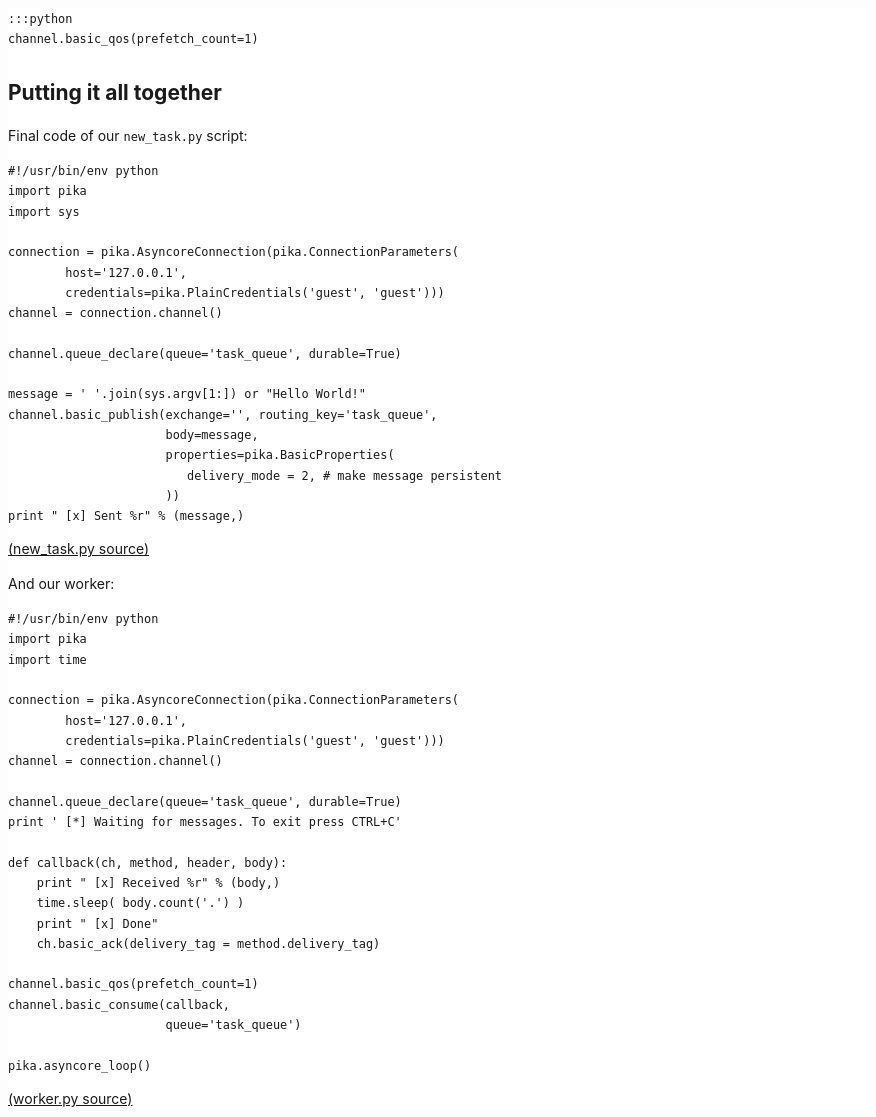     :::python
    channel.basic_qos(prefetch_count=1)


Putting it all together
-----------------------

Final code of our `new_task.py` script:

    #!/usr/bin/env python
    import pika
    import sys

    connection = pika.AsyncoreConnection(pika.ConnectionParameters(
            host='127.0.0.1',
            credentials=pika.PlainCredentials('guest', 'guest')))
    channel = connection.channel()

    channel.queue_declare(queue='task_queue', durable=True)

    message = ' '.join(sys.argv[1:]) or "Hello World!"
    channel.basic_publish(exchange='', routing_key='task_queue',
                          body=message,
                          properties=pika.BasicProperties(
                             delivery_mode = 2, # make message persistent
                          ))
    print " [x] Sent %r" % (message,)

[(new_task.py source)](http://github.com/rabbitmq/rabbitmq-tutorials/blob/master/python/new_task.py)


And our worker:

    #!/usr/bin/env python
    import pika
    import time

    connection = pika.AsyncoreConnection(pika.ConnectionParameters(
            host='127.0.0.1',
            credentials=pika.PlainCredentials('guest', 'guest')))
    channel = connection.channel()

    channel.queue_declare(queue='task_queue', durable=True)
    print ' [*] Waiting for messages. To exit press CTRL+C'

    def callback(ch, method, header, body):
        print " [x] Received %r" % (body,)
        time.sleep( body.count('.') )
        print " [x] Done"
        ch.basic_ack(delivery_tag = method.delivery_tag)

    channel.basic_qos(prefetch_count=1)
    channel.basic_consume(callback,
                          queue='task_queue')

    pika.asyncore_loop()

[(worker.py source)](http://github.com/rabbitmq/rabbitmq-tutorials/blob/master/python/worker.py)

+ + + + +

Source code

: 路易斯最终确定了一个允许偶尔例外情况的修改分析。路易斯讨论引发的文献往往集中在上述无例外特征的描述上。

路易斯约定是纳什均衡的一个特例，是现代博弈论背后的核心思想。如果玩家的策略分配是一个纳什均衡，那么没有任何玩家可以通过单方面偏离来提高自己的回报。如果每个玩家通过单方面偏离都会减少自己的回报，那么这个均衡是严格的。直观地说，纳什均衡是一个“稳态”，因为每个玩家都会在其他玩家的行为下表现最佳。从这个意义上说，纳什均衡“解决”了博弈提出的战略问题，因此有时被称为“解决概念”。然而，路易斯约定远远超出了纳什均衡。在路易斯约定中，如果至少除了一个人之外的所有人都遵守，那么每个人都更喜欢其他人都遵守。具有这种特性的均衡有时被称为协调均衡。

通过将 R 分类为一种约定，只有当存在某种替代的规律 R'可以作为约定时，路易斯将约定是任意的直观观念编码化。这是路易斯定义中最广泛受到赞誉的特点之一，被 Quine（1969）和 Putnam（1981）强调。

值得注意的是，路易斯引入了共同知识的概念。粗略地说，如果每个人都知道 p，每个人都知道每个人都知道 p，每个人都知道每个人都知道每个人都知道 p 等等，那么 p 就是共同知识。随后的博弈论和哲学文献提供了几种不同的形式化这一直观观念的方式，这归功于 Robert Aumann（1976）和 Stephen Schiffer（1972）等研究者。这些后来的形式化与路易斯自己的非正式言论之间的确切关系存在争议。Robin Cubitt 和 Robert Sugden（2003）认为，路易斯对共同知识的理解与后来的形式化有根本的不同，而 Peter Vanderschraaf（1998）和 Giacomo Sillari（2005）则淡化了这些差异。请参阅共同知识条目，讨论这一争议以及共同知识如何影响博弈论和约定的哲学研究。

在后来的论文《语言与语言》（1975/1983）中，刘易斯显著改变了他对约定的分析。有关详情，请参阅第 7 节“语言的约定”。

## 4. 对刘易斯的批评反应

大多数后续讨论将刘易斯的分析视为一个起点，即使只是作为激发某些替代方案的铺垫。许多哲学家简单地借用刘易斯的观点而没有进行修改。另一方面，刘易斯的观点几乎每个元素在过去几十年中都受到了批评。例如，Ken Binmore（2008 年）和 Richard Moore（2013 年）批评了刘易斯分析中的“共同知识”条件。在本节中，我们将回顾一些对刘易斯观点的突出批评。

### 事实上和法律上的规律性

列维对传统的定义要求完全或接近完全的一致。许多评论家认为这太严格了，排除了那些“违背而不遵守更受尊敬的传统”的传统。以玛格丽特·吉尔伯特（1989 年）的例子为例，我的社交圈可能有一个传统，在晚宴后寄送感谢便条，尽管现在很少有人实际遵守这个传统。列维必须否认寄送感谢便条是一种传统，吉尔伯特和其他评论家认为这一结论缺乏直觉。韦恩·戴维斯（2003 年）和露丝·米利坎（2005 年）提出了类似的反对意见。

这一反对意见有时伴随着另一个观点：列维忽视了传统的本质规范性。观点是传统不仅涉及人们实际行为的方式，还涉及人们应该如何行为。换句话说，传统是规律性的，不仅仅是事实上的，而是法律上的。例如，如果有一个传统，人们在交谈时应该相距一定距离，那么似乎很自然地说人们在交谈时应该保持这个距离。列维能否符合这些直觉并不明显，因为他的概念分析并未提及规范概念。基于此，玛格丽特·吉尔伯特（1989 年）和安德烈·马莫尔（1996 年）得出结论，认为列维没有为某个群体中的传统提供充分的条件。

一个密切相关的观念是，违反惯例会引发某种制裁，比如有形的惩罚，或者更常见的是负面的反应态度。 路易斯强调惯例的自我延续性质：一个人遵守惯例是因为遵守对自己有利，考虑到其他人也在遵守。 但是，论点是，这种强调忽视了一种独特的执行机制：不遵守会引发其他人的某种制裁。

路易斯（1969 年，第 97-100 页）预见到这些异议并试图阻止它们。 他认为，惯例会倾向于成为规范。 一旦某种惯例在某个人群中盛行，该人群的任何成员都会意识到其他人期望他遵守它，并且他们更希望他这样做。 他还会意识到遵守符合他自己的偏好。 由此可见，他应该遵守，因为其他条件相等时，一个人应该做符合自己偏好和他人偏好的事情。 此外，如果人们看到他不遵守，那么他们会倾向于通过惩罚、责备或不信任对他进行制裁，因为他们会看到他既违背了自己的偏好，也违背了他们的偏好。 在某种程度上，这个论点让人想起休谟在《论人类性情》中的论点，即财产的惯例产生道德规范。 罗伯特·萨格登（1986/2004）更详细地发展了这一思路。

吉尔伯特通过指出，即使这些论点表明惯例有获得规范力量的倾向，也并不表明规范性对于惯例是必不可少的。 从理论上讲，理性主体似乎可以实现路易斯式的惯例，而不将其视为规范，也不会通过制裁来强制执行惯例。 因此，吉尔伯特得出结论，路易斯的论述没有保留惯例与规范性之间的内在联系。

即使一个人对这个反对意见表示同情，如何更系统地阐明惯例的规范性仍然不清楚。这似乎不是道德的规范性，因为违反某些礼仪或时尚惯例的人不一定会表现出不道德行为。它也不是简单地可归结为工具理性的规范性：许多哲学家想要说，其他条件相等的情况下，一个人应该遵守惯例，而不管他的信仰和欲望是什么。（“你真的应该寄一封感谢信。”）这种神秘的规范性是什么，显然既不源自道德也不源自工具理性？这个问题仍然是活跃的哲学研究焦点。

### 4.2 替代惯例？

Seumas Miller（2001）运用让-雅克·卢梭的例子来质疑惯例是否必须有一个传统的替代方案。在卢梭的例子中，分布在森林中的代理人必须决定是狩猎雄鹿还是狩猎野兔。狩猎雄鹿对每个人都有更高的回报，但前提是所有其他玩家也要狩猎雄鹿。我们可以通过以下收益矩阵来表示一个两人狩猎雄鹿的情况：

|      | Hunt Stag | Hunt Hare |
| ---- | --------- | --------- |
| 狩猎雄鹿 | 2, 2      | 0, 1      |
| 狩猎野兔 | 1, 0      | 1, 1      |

+ + + + +

◆ **What you have to do**
Show, from the material above, each line that includes the string "master".

◆ **Solution for this exercise**
[(new_task.py source)](http://github.com/rabbitmq/rabbitmq-tutorials/blob/master/python/new_task.py)
[(worker.py source)](http://github.com/rabbitmq/rabbitmq-tutorials/blob/master/python/worker.py)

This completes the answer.